Output JSON structure
{
"Datasheet": {
"IssueDate": "2024-03-31",
"SDS-SchemaVersionNo": "1.0"
},
"Identification": {
"TradeProductIdentity": {
"TradeNameJP": "Sample Product"
},
"SupplierInformation": {
"CompanyName": "Sample Corp",
"Phone": "03-0000-0000"
}
}
}
The full schema covers all 16 JIS Z 7253 sections with ~200 fields.

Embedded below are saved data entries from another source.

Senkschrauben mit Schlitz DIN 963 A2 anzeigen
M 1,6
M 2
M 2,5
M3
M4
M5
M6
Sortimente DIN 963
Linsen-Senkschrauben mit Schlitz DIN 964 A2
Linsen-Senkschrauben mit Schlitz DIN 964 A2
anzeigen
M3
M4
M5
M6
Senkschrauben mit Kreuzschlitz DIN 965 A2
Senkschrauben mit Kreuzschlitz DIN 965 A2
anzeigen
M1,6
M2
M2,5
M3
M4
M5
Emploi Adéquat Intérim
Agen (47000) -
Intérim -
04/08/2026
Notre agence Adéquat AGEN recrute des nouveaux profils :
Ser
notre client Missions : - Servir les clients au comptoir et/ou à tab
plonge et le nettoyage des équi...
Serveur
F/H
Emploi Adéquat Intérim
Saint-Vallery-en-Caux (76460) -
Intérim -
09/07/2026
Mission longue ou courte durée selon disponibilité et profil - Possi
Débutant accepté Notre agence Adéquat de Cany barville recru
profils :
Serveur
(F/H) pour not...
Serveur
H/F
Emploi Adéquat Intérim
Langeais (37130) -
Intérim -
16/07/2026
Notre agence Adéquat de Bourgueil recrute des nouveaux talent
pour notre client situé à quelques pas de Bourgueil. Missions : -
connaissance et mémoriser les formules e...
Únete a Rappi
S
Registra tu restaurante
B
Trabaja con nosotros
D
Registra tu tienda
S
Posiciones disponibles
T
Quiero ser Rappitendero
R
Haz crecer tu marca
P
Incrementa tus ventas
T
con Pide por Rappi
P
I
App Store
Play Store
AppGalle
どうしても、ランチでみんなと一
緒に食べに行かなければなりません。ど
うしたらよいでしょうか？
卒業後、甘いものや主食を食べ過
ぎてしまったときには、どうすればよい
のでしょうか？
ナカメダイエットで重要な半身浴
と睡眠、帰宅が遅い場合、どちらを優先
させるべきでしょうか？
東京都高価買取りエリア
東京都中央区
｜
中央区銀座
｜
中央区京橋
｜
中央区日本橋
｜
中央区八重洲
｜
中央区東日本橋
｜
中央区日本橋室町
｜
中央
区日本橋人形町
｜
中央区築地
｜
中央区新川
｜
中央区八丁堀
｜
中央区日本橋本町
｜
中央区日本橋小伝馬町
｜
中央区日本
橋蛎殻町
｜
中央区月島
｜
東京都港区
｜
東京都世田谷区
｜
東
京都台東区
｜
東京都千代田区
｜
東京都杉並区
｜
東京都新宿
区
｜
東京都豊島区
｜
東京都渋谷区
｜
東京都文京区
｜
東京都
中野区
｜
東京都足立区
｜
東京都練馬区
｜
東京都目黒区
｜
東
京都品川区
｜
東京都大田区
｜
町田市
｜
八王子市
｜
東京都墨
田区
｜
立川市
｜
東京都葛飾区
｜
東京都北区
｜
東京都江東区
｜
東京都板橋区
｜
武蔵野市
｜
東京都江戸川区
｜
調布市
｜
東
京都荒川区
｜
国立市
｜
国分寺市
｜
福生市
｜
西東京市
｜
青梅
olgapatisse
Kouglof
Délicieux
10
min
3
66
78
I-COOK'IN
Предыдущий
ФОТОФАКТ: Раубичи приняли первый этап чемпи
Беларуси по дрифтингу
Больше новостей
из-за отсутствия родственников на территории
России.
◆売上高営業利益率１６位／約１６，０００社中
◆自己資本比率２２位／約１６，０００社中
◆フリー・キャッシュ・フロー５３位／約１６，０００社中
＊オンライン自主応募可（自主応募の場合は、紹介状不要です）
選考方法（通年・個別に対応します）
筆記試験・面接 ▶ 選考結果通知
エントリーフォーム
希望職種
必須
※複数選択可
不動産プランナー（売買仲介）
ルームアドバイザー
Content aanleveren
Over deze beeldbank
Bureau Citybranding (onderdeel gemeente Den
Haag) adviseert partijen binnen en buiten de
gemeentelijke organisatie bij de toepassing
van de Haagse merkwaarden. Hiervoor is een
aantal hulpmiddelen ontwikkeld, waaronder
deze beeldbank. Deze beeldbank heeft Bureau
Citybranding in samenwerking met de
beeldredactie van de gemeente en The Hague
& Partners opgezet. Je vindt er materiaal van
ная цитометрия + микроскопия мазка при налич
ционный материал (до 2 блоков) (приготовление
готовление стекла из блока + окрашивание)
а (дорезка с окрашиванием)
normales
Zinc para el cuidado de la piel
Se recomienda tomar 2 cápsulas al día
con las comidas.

The official spec and developer manual are on the MHLW website (Japanese).
Using as a library
[dependencies]
sds-converter-core = "0.1"
PDF → JSON
use sds_converter_core::{
converter::{AnthropicBackend, LlmConfig},
convert_to_json, ConvertConfig, Language,
};
#[tokio::main]
async fn main() -> anyhow::Result<()> {
let backend = AnthropicBackend::new(
std::env::var("ANTHROPIC_API_KEY")?,
LlmConfig::default(),
);
let config = ConvertConfig {
source_language: Some(Language::Japanese),
output_language: Language::Japanese,
..Default::default()
};
let (sds, warnings) = convert_to_json(
std::path::Path::new("input.pdf"), &backend, &config
).await?;
for w in &warnings { eprintln!("WARN: {w}"); }
std::fs::write("output.json", serde_json::to_string_pretty(&sds)?)?;
Ok(())
}
JSON → Word document
use sds_converter_core::{convert_from_json, ConvertConfig, Language, SdsRoot};
fn main() -> anyhow::Result<()> {
let sds: SdsRoot = serde_json::from_str(&std::fs::read_to_string("output.json")?)?;
let config = ConvertConfig {
output_language: Language::Japanese,
..Default::default()
};
convert_from_json(&sds, std::path::Path::new("result.docx"), &config)?;
Ok(())
}
Custom LLM backend
use sds_converter_core::{LlmBackend, SdsError};
struct MyBackend;
impl LlmBackend for MyBackend {
async fn complete(&self, system: &str, user: &str) -> Result<String, SdsError> {
// Call your LLM API, return the raw JSON string response
todo!()
}
}
Language support
| Language | --lang |
Source standard | Output DOCX headings |
|---|---|---|---|
| Japanese | ja |
JIS Z 7253 | JIS Z 7253 |
| English | en |
GHS/OSHA HazCom | GHS Rev.10 / ISO 11014 |
| Simplified Chinese | zh-cn |
GB/T 16483-2012 | GB/T 16483-2012 |
| Traditional Chinese | zh-tw |
CNS 15030 | CNS 15030 |
Comparison with alternatives
Open-source
| sds-converter | sds_parser | tungsten | |
|---|---|---|---|
| Language | Rust | Python | Python |
| AI/LLM | Yes (pluggable) | No (regex) | No (rule-based) |
| MHLW JSON | Yes | No | No |
| Bidirectional | Yes (↔ DOCX) | No | No |
| Multilingual | ja / en / zh-CN / zh-TW | Limited | English only |
Commercial (Japan)
| sds-converter | SDS Meister | SmartSDS | Dr.EHS Chemical | |
|---|---|---|---|---|
| AI | Yes (your API key) | No | Yes (translation) | AI-OCR |
| MHLW JSON | Yes | Yes | Yes | Yes |
| PDF → JSON | Yes | No (authoring only) | Partial (JP only) | Yes |
| Open-source | MIT/Apache-2.0 | No | No | No |
sds-converter is the only open-source tool that supports the MHLW schema, runs entirely locally, and handles the full round-trip.
Crate structure
-
sds-converter-core— library. LLM extraction, DOCX generation, MHLW schema types. -
sds-converter— CLI binary.to-json,to-docx,validate,extract-textsubcommands.
Feedback welcome, especially on section 3 component table extraction and non-Japanese document accuracy.